There is little consensus on appropriate statistical significance thresholds, which vary considerably across studies. A p-value of 0.01 means by definition that 1 in 100 tests will give a false positive result. Because imaging studies require comparing many thousands of voxels, researchers often correct for multiple comparisons, using a more stringent criterion to avoid getting false positives by chance. Increased specificity, however, comes at the cost of reduced sensitivity to real activations. This trade-off can be minimized by region-of-interest analysis, in which researchers define the areas to be studied a priori, based on previous literature. This approach increases sensitivity by reducing the number of voxels tested, making the correction for multiple comparisons smaller. Such analysis is strongly hypothesis-driven, but it can also lead authors to ignore activity in other parts of the brain, thus oversimplifying their story. In addition, some researchers report significance levels without showing the magnitude or time course of their activations, making it difficult for readers to evaluate the relative strength of activity in different conditions.
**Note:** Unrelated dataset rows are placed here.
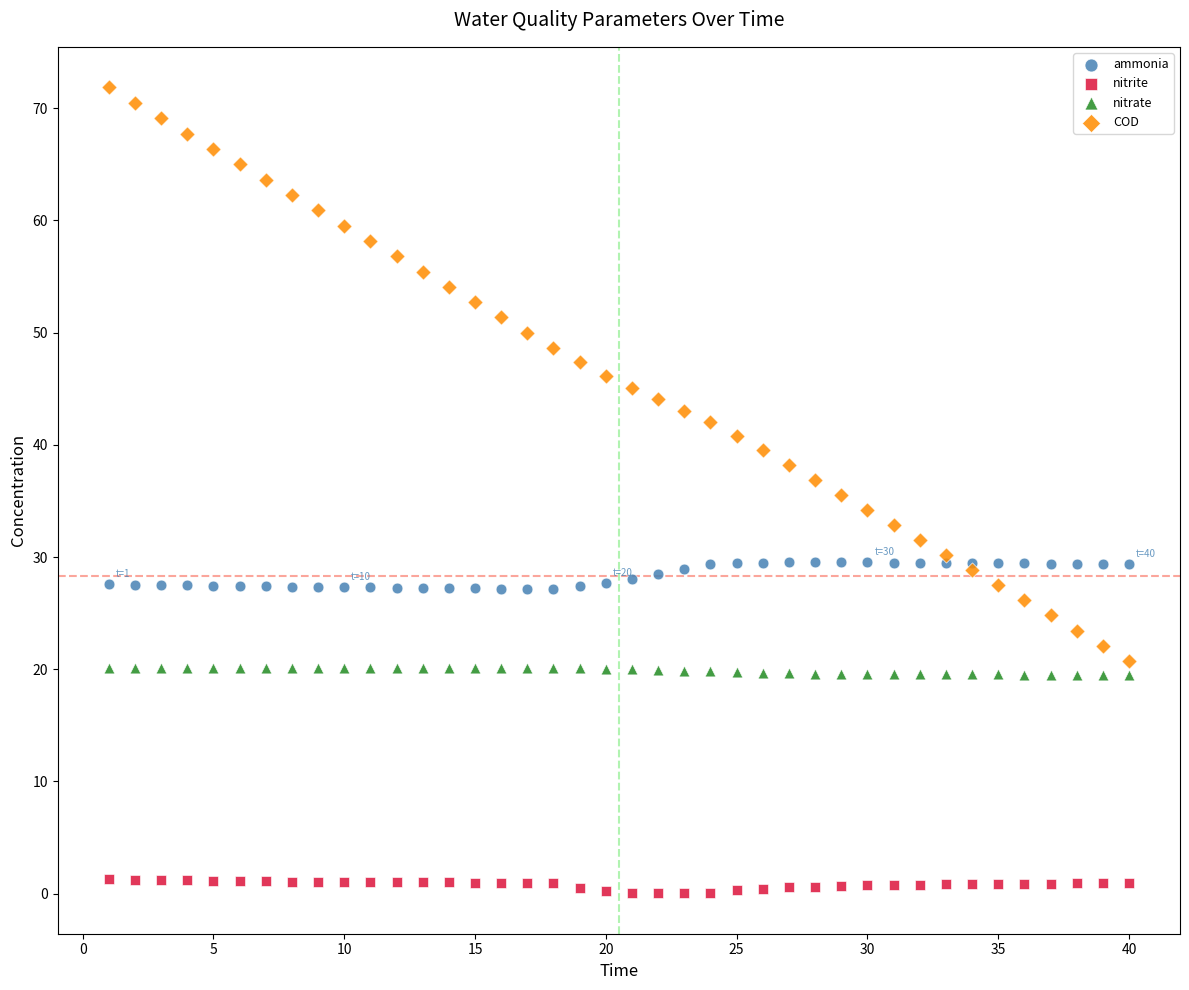

Which series reaches the minimum Y coordinate?

nitrite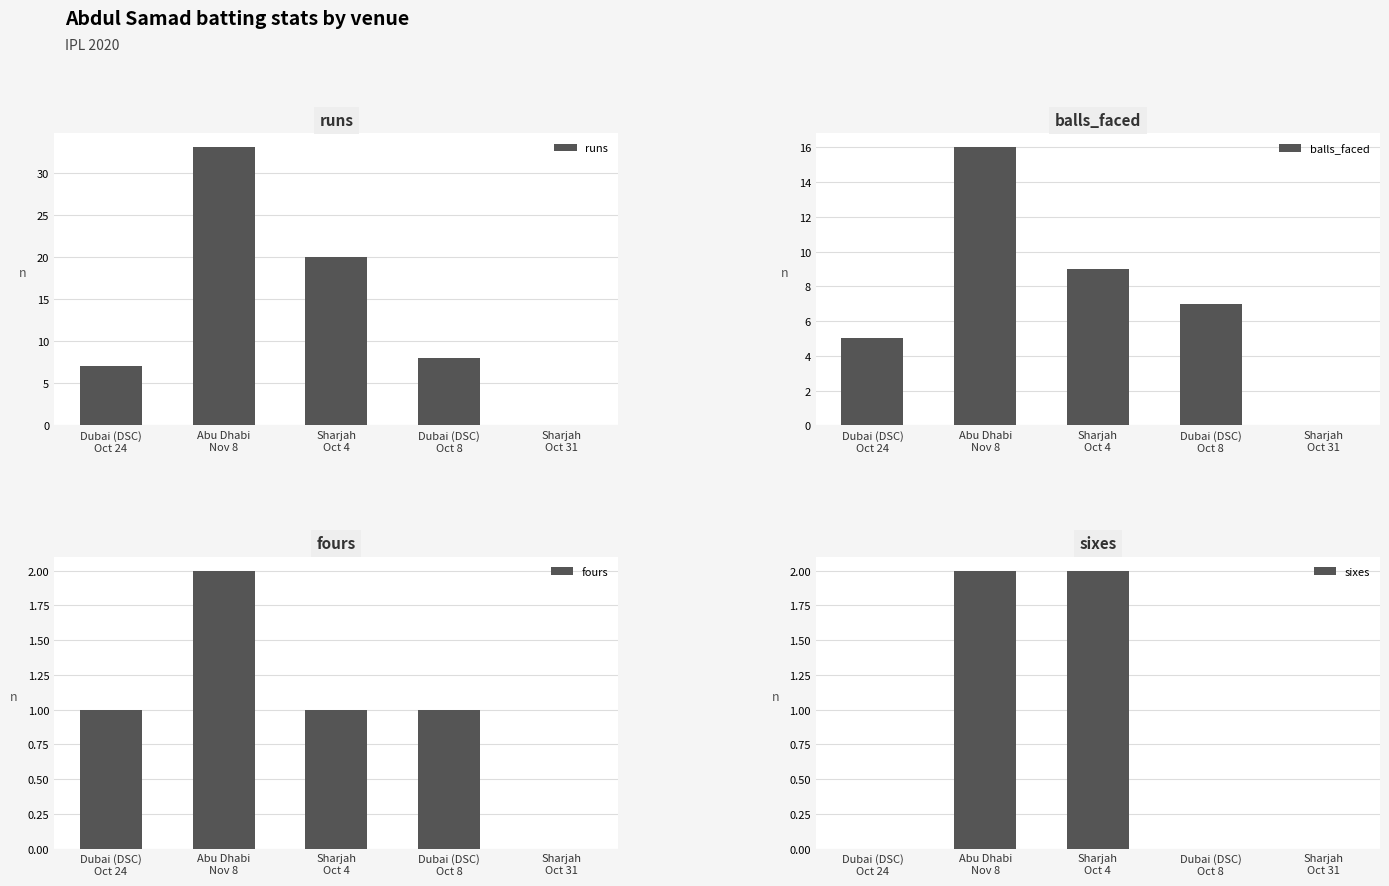

Which category has the highest value across all series?

Abu Dhabi
Nov 8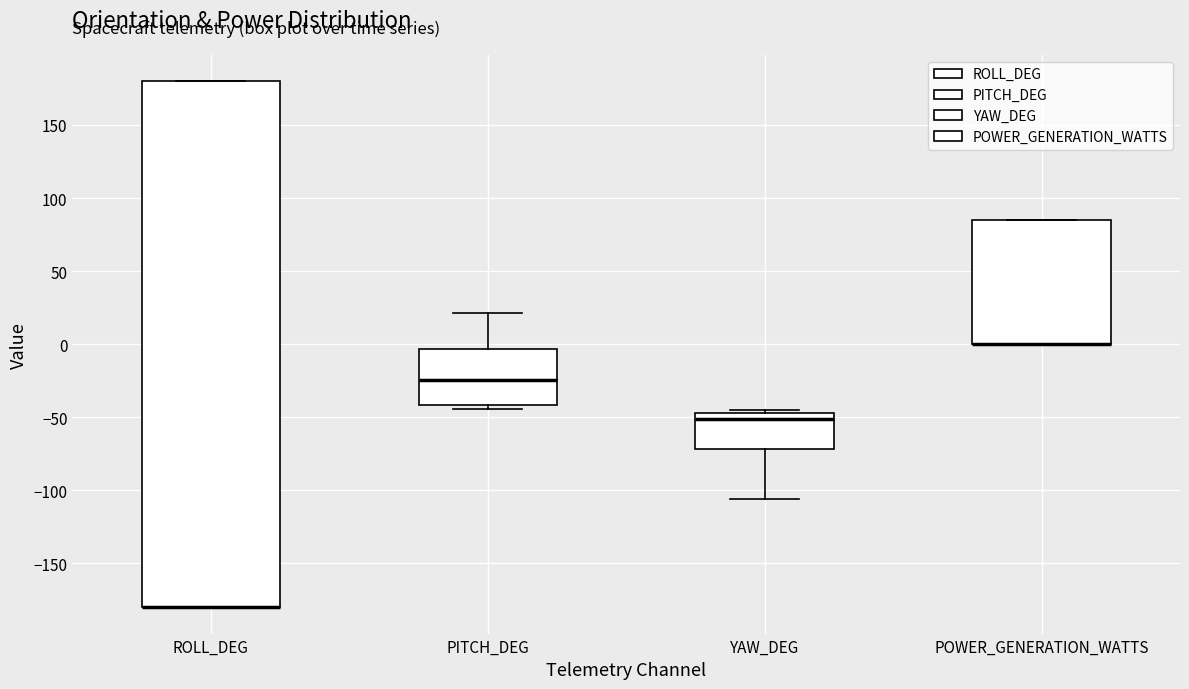

Which box is the tallest, from its lower edge to its upper edge?

ROLL_DEG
Comparing activity across subjects is problematic because individual brains are shaped differently. Brain anatomy can be identified in individual subjects by structural MRI, and then aligned with functional activation maps. Alternatively, approaches such as retinotopic mapping can be used to identify brain regions; such functionally defined areas show somewhat different anatomical positioning between subjects. Both approaches are widely used, although their results are difficult to compare.

Much of this uncertainty may stem from a fundamental problem: we do not fully understand the biological basis of functional imaging signals. Responses vary with blood flow and oxygenation, and although such changes presumably relate to local energy use, and thus to electrical signals in neurons, the precise relationships among these parameters remain unclear. Further research on the neural activity underlying functional imaging activations may lead to more principled choices in data analysis and interpretation.